Berlin. Stress, Zeitdruck, Überstunden: Das Arbeitsleben kann psychisch wie physisch sehr belastend sein. Wichtig sind dann Phasen der Erholung. Doch Erholung muss gelingen. Über 60 Prozent der deutschen Arbeitnehmer geben an, Schwierigkeiten damit zu haben. Die Arbeitspsychologin Sabine Sonnentag, Professorin an der Universität Mannheim, forscht seit 16 Jahren zu dem Thema. Gute Erholung, sagt die 55-Jährige, muss nicht zwangsläufig auf dem Sofa stattfinden.
Frau Sonnentag, wie erforscht man Erholung?

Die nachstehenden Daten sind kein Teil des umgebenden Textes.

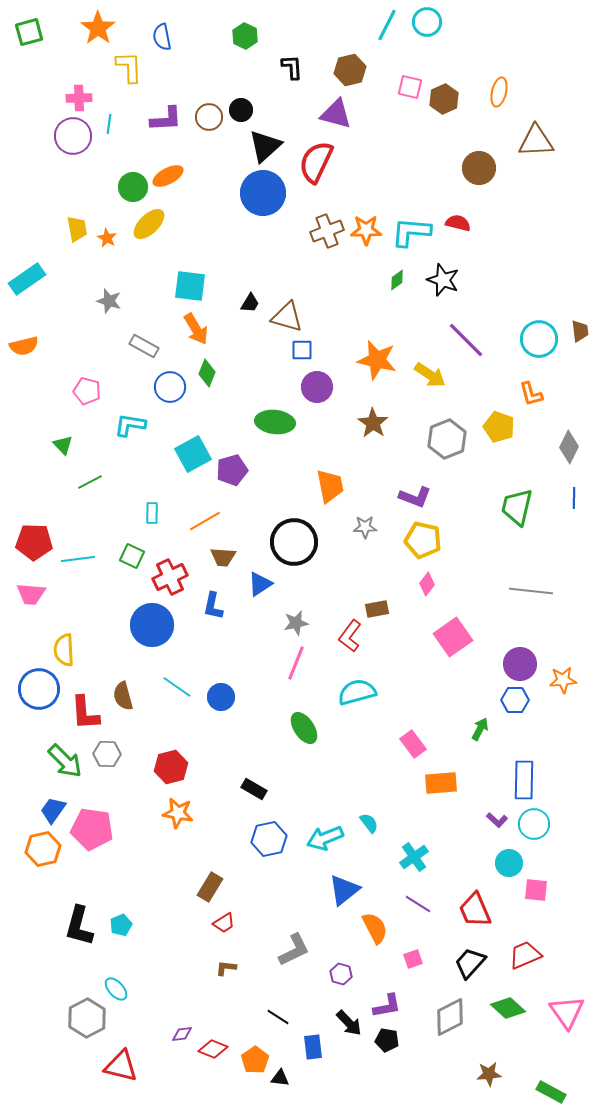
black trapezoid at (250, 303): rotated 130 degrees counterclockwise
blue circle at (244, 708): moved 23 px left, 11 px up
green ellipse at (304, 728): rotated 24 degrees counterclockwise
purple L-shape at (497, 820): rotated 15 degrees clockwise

Sabine Sonnentag: Was wir im Wesentlichen tun, sind Längsschnitt- beziehungsweise tägliche Befragungen von Arbeitnehmern. Diese laufen über eine oder mehrere Wochen. Am Ende eines Arbeitstages zum Beispiel, bevor sie schlafen gehen und dann noch einmal am nächsten Morgen. Wir wollen erfahren, wie Menschen ihre Arbeit und ihren Feierabend erleben. Und ob sie nach Dienstende Erholungseffekte erzielt haben.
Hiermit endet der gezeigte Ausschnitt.